Déjeuner avec Bethany

Je ne sais pas pourquoi certains vont à la poubelle et d’autres pas. Mais pour celui-là, je sais.

Pourtant, il a toutes les caractéristiques de ceux qui finissent dans la poubelle jaune. Dans mon besoin de faire le vide et mon grand snobisme, je me sépare de toutes les traductions de l’anglais. Et puis il est vieux, cet American Psycho. Edition Robert Laffont de 1998. 139 francs. Pas assez propre pour être repris chez Gibert. La couverture est moche et cette photo un peu wharolisée de Bret Easton Ellis, ridicule. C’est un grand format, aux pages granuleuses et à la couverture presque veloutée déjà jaunie.

Pourtant, je ne le jette pas. Et il se retrouve sur la pile avec Michel Houellebecq, Marguerite Duras et Junichiro Tanizaki. Et même si, sur l’étagère, j’ai ma first edition, soft cover, Vintage de 1991 achetée à New York l’an dernier, je ne jette pas mon vieil American Psycho martyrisé.

J’ai 17 ans et je n’ai jamais lu un livre en entier. Jamais regardé plus loin que la quatrième de couv’ de La condition humaine que j’avais pourtant dû présenter au bac de français. J’ai 17 ans et je lis American Psycho. Je ne sais plus trop comment j’en suis arrivée à acheter ce livre à la Fnac Saint-Lazare mais je suis là, sur le canapé à fleurs du salon et je lis American Psycho. Je dévore plutôt. Je ne lâche pas ce bouquin.

Je ne connais pas Genesis, je n’ai jamais entendu parler du Patty Winter Show et je passe complètement à côté de la satire sociale mais je ne peux pas faire autrement. Google n’existe pas et je n’ai même pas l’idée d’aller chercher sur AltaVista des infos sur l’Amérique des années Reagan. Je ne sais sûrement pas qui est Reagan, d’ailleurs. Peu importe, je suis hypnotisée.

Je ne l’ai pas relu depuis, juste recherché parfois des passages cultes.

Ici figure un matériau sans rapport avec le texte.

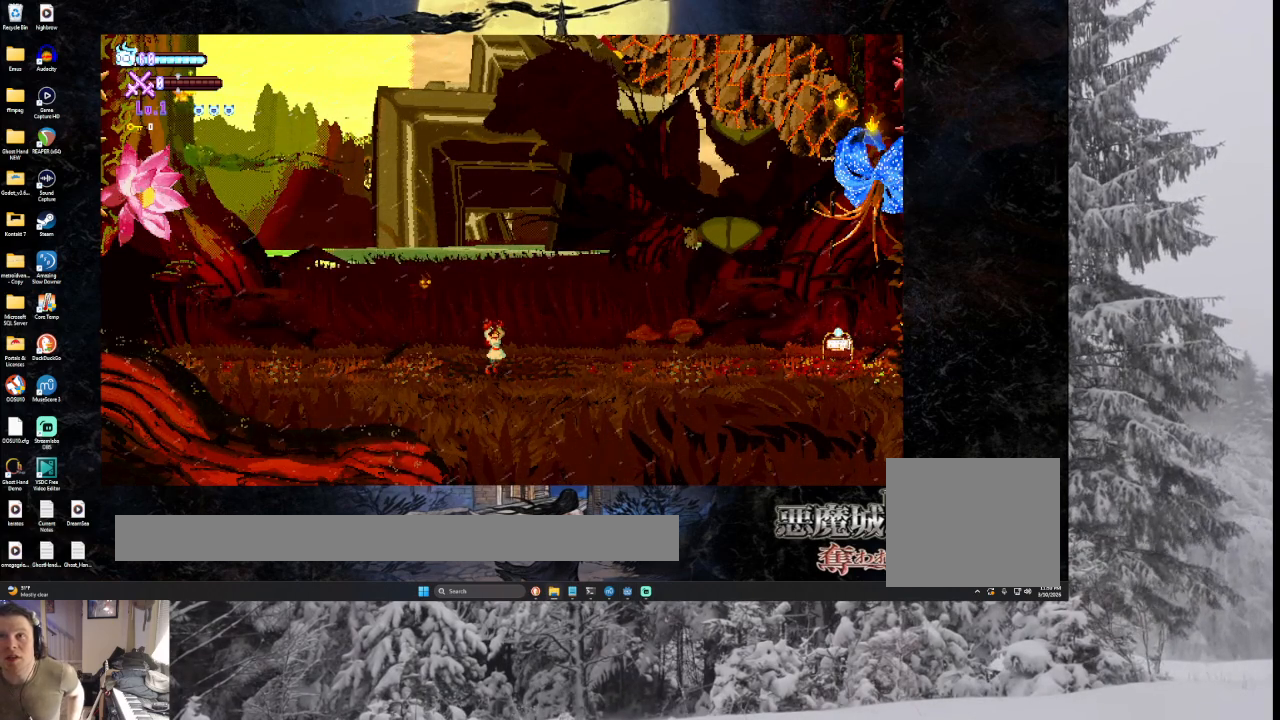
{"buttons": ["CROSS"], "left_stick": "center", "right_stick": "center", "events": []}
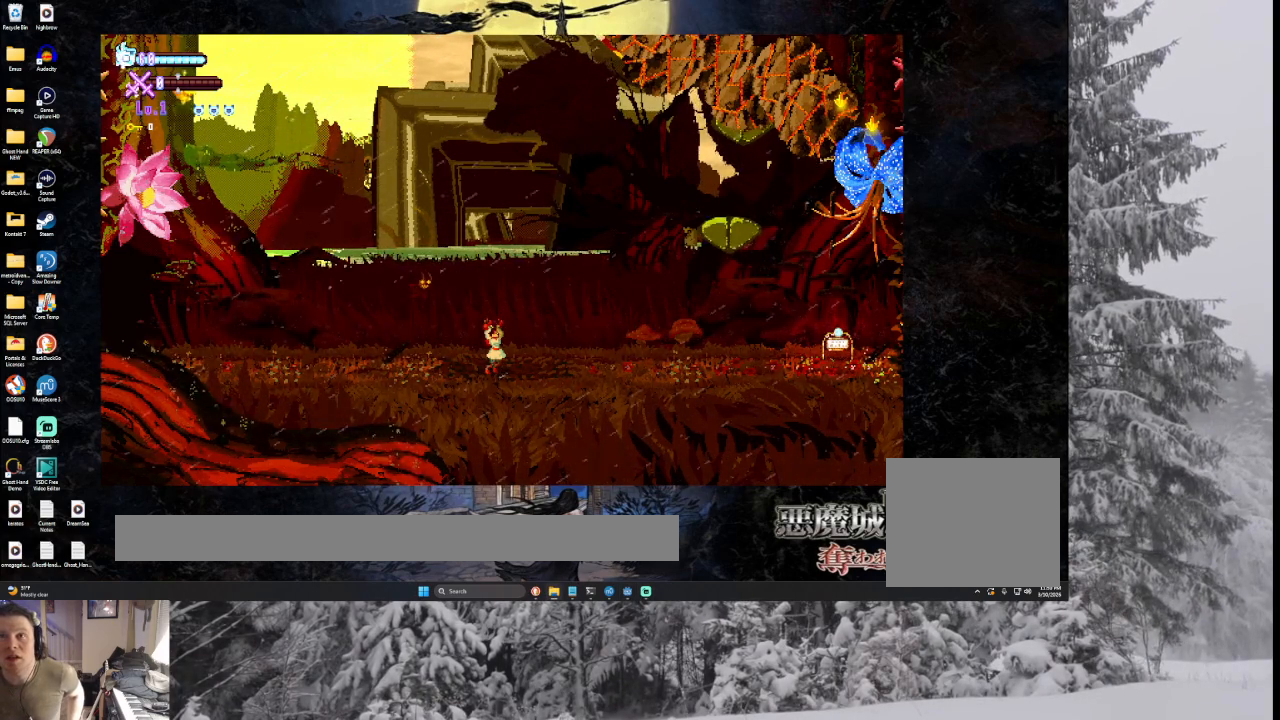
{"buttons": ["CROSS"], "left_stick": "center", "right_stick": "center", "events": []}
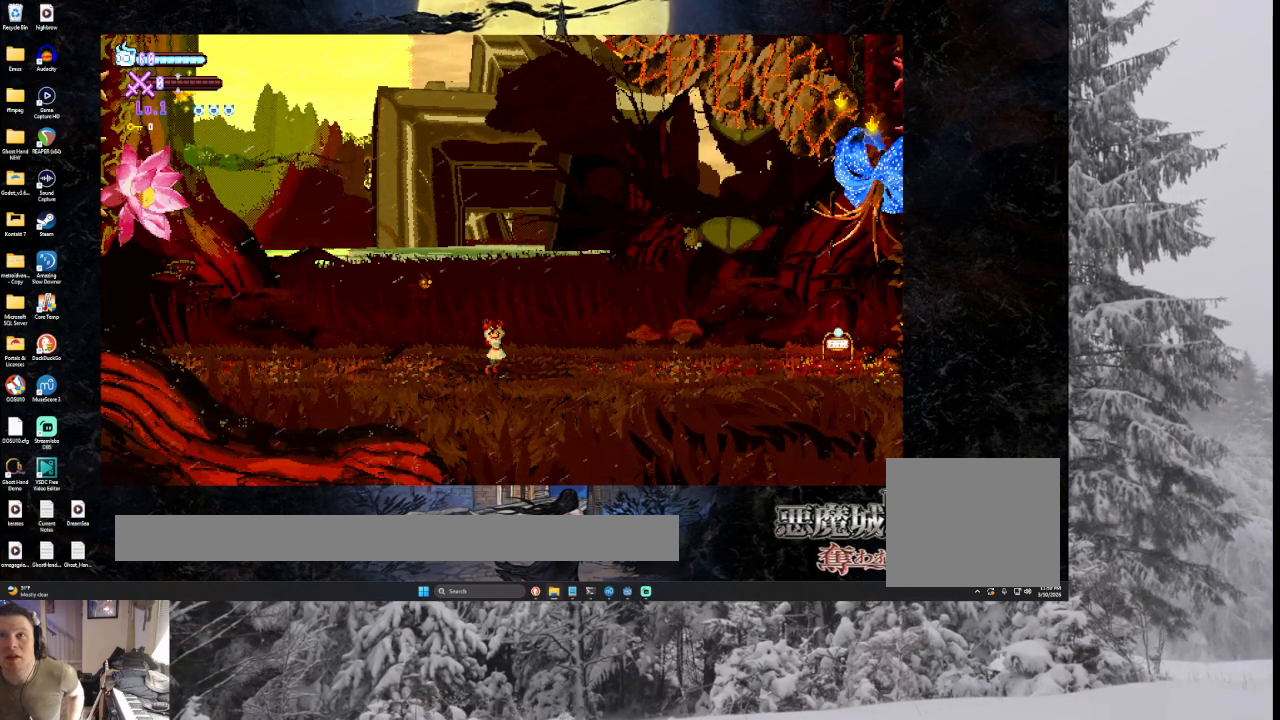
{"buttons": ["CROSS"], "left_stick": "center", "right_stick": "center", "events": []}
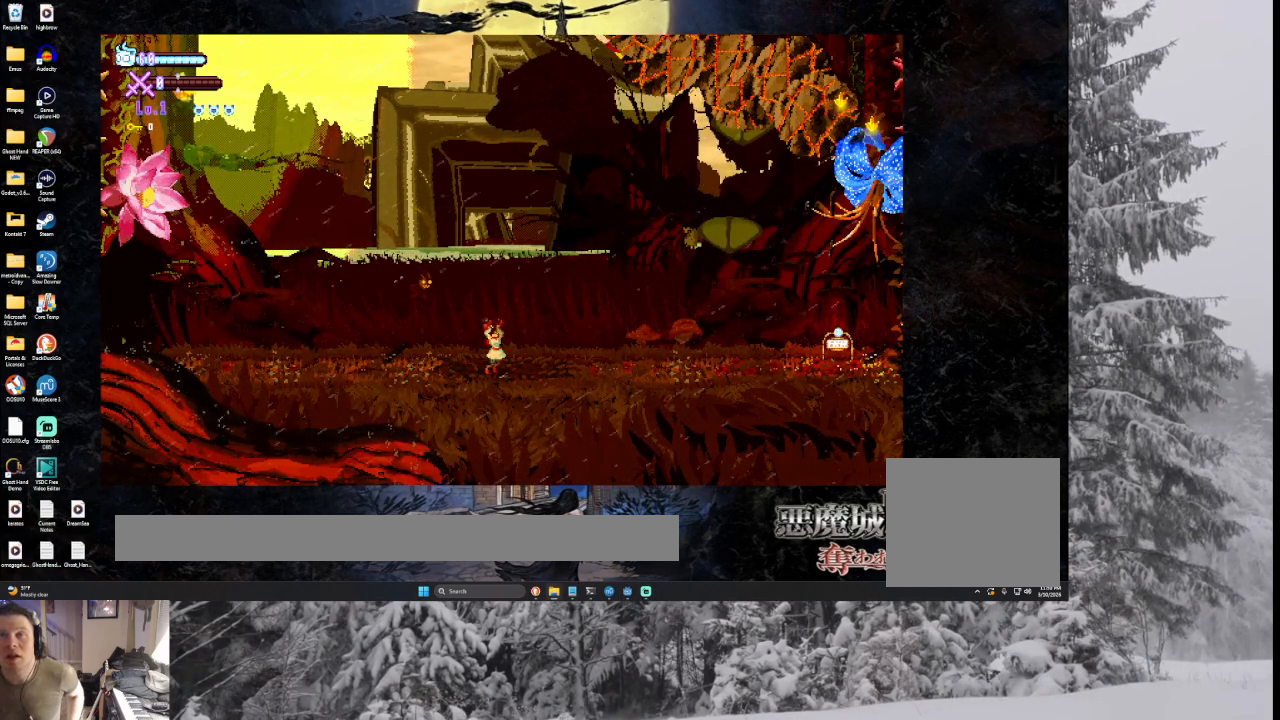
{"buttons": ["CROSS"], "left_stick": "center", "right_stick": "center", "events": []}
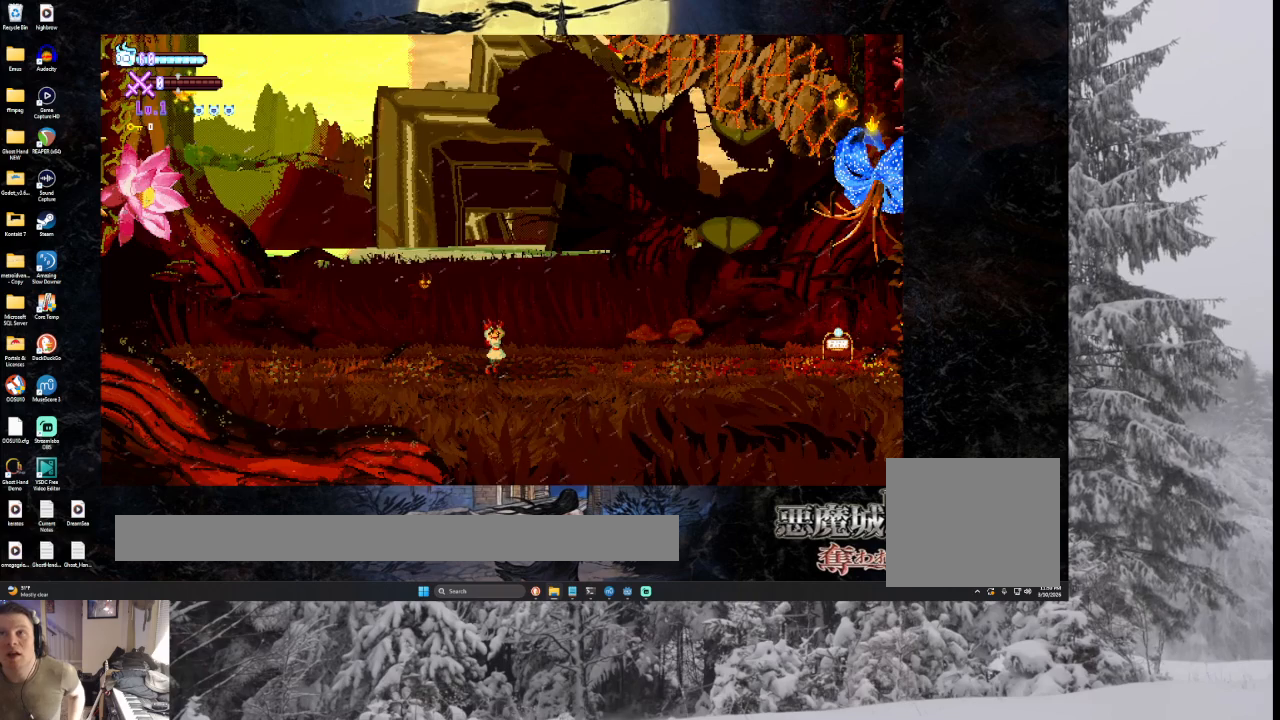
{"buttons": ["CROSS"], "left_stick": "center", "right_stick": "center", "events": []}
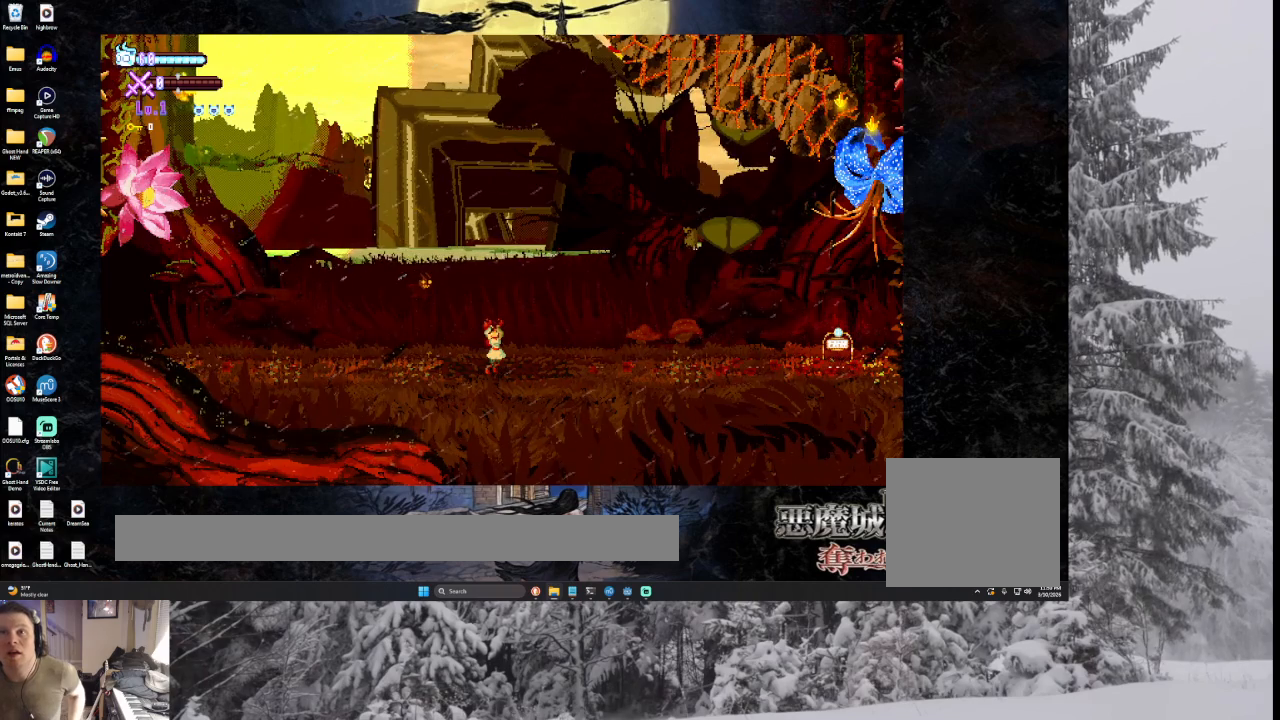
{"buttons": ["CROSS"], "left_stick": "center", "right_stick": "center", "events": []}
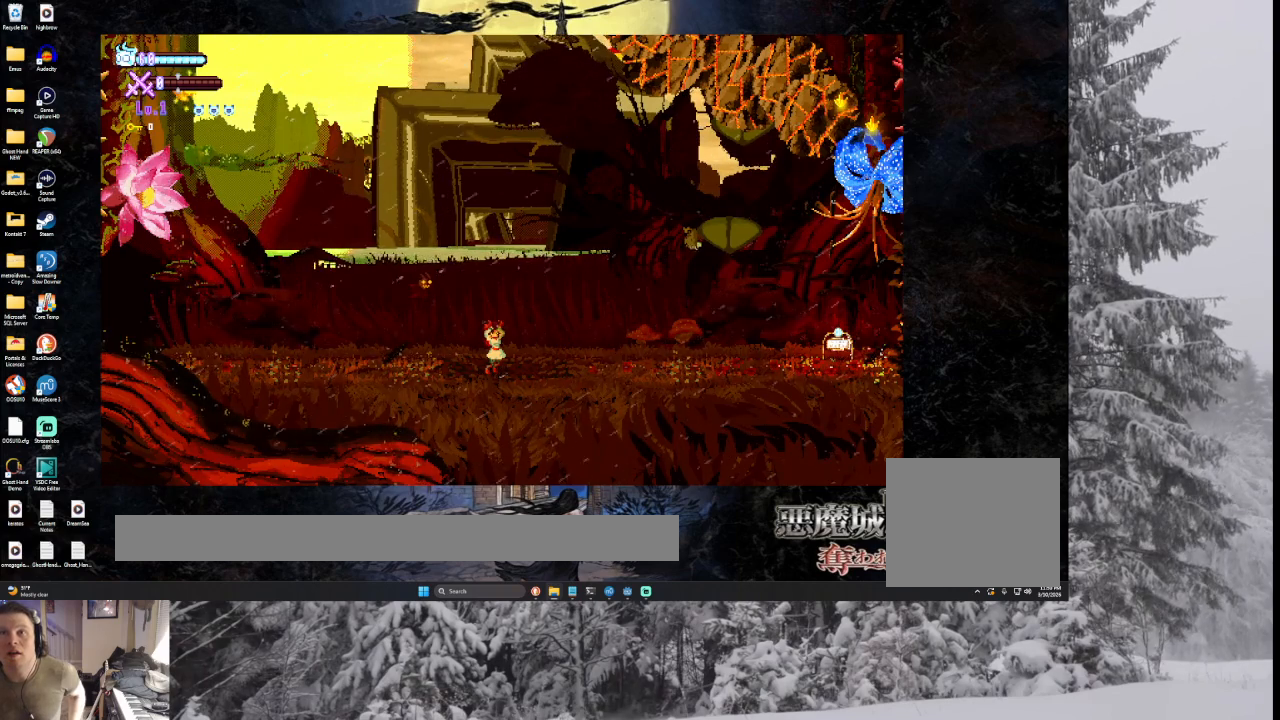
{"buttons": ["CROSS"], "left_stick": "center", "right_stick": "center", "events": []}
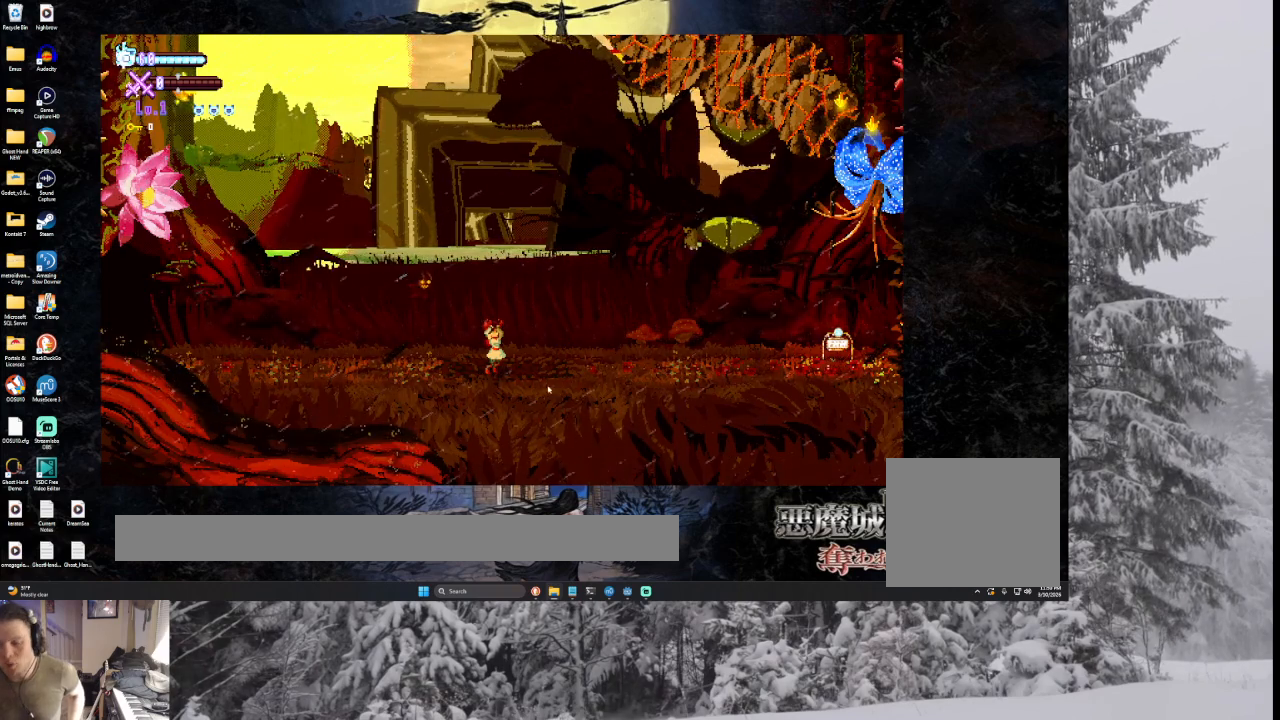
{"buttons": ["CROSS"], "left_stick": "center", "right_stick": "center", "events": []}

Je n’ai pas non plus trouvé le courage de le lire en anglais, trop peur de ne pas y trouver tout ce dont je me souviens.

Car je me souviens de tout. De la violence, de l’érotisme, de l’un qui appelle l’autre. De la consommation effrénée de fringues et de drogues et de cartes de visite. De la vacuité comme une philosophie. De la tristesse infinie qu’aucun costume de chez Brooks Brothers ne peut combler. Et les scènes de torture forgent en moi un imaginaire de brutalité dans lequel je plonge encore aujourd’hui.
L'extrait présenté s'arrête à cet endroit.